• [DOCUMENT TEXT]

____

Jane Addams Hull House Association has provided child care, domestic violence counseling, job and literacy training, services for senior citizens and housing assistance for 60,000 people annually in the Chicago area at nearly four dozen sites. The organization cited the current economic climate for increasing demand for services while compromising fundraising.
Chicagoans are shocked that a 123-year-old institution providing crucial human services will disappear. For those around the country who work at settlement houses—these days, often called community or neighborhood centers—it feels as if there has been a death in the family. Hull House’s co-founder Jane Addams, who later became the first American woman to receive the Nobel Peace Prize, is widely thought of as the mother of the early American settlement house movement. Legions of social workers consider Hull House the birthplace of their profession.
The reason Hull House is disappearing is straightforward: it was overly reliant on government funding in a time of public-sector cutbacks for social services, and particularly for child welfare. At one point, the agency was receiving 85 percent of its revenues from various levels of government. When the federal government, the State of Illinois, Cook County and the City of Chicago began cutting support a decade ago, the agency’s board and staff worked hard to raise more private dollars, but the increased gifts were never enough. Between 2001 and 2011, Hull House’s total revenues dropped from $40 million to $23 million.Other settlement houses struggled with the same problem but managed not to close their doors.

____

Entries drawn from a collection:

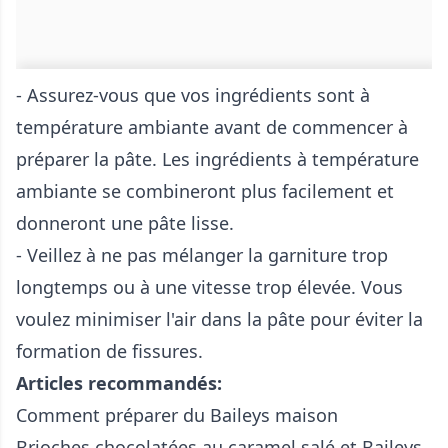
- Assurez-vous que vos ingrédients sont à
température ambiante avant de commencer à
préparer la pâte. Les ingrédients à température
ambiante se combineront plus facilement et
donneront une pâte lisse.
- Veillez à ne pas mélanger la garniture trop
longtemps ou à une vitesse trop élevée. Vous
voulez minimiser l'air dans la pâte pour éviter la
formation de fissures.
Articles recommandés:
Comment préparer du Baileys maison
Brioches chocolatées au caramel salé et Baileys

____

• [ABOUT THIS TASK] Please continue the text on Hull House, starting after its final sentence. The listing is separate material and not part of the text on Hull House.

• [RESPONSE]
The Hull House agency isn't affiliated with the University of Illinois at Chicago's Jane Addams Hull-House Museum, which will remain open. The Hull House site on Chicago's West Side is a National Historic Landmark. Nevertheless, I found the closure of the Hull House Association a sad legacy and memory for Jane Addams. I also wonder does this closure mean the settlement house model, the precursor to community practice and macro social work, is irrelevant today?
In graduate school, I concentrated in macro social work. Only 20% of my peers majored in the same area; most concentrated in clinical practice where there would treat individuals and families in case management, psychotherapy, and private practice. I wanted to help change society by learning methods that promote social justice and empowerment in communities. As an MSW alumna, I am disappointed knowing that people still struggle to pay their bills and funding for public assistance services continue to decline. Meanwhile, people seem disenchanted with elected officials. What is the future of community practice? Will Addams' legacy continue to matter in the 21st Century?
[UPDATE 04/2012]: Check out this reflection piece, "Lessons from Hull House." from the New Social Worker magazine. "So, perhaps the greatest lesson from the closure of Hull House is that the field of social work needs to recommit itself to macro policy work."